Data in this exercise:
============================================================

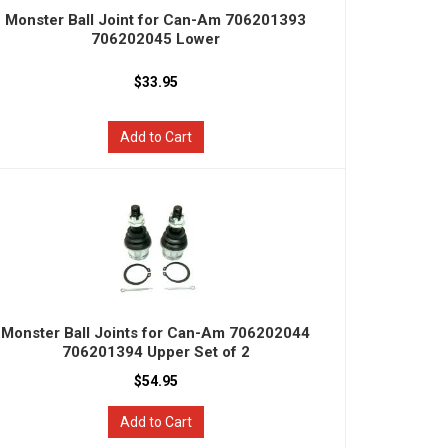
Monster Ball Joint for Can-Am 706201393
706202045 Lower
$33.95
Add to Cart
Monster Ball Joints for Can-Am 706202044
706201394 Upper Set of 2
$54.95
Add to Cart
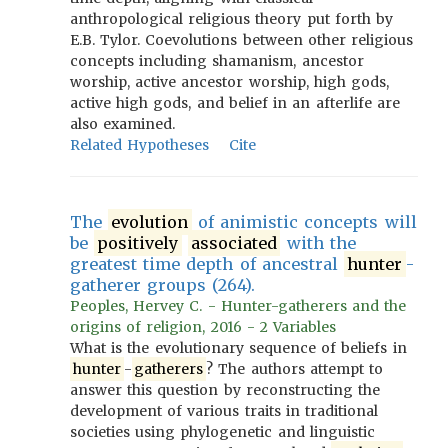
anthropological religious theory put forth by
E.B. Tylor. Coevolutions between other religious
concepts including shamanism, ancestor
worship, active ancestor worship, high gods,
active high gods, and belief in an afterlife are
also examined.
Related Hypotheses
Cite
The
evolution
of animistic concepts will
be
positively
associated
with the
greatest time depth of ancestral
hunter
-
gatherer groups (264).
Peoples, Hervey C. - Hunter-gatherers and the
origins of religion, 2016 - 2 Variables
What is the evolutionary sequence of beliefs in
hunter
-
gatherers
? The authors attempt to
answer this question by reconstructing the
development of various traits in traditional
societies using phylogenetic and linguistic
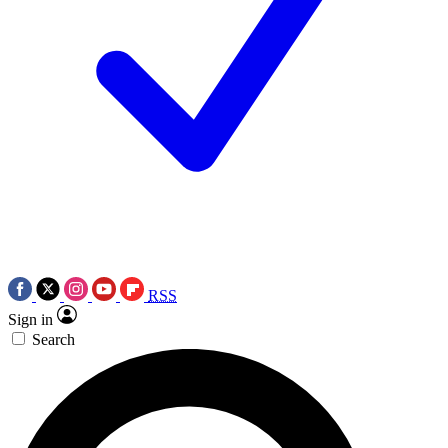
RSS
Sign in
Search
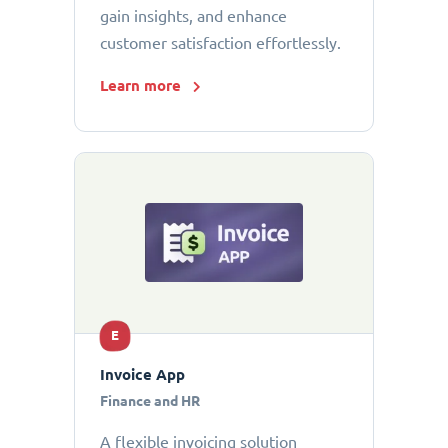
gain insights, and enhance
customer satisfaction effortlessly.
Learn more
E
Invoice App
Finance and HR
A flexible invoicing solution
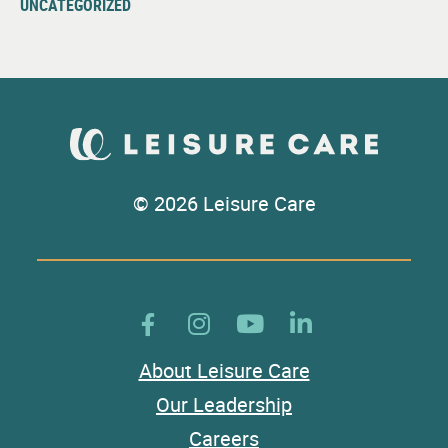
UNCATEGORIZED
© 2026 Leisure Care
About Leisure Care
Our Leadership
Careers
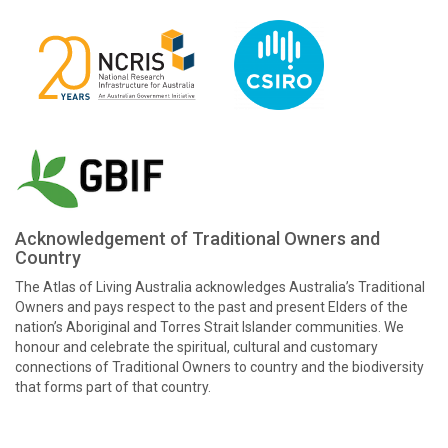
Acknowledgement of Traditional Owners and
Country
The Atlas of Living Australia acknowledges Australia’s Traditional
Owners and pays respect to the past and present Elders of the
nation’s Aboriginal and Torres Strait Islander communities. We
honour and celebrate the spiritual, cultural and customary
connections of Traditional Owners to country and the biodiversity
that forms part of that country.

============================================================

Whenever a line above includes the string "Monster", copy it.

Monster Ball Joint for Can-Am 706201393
Monster Ball Joints for Can-Am 706202044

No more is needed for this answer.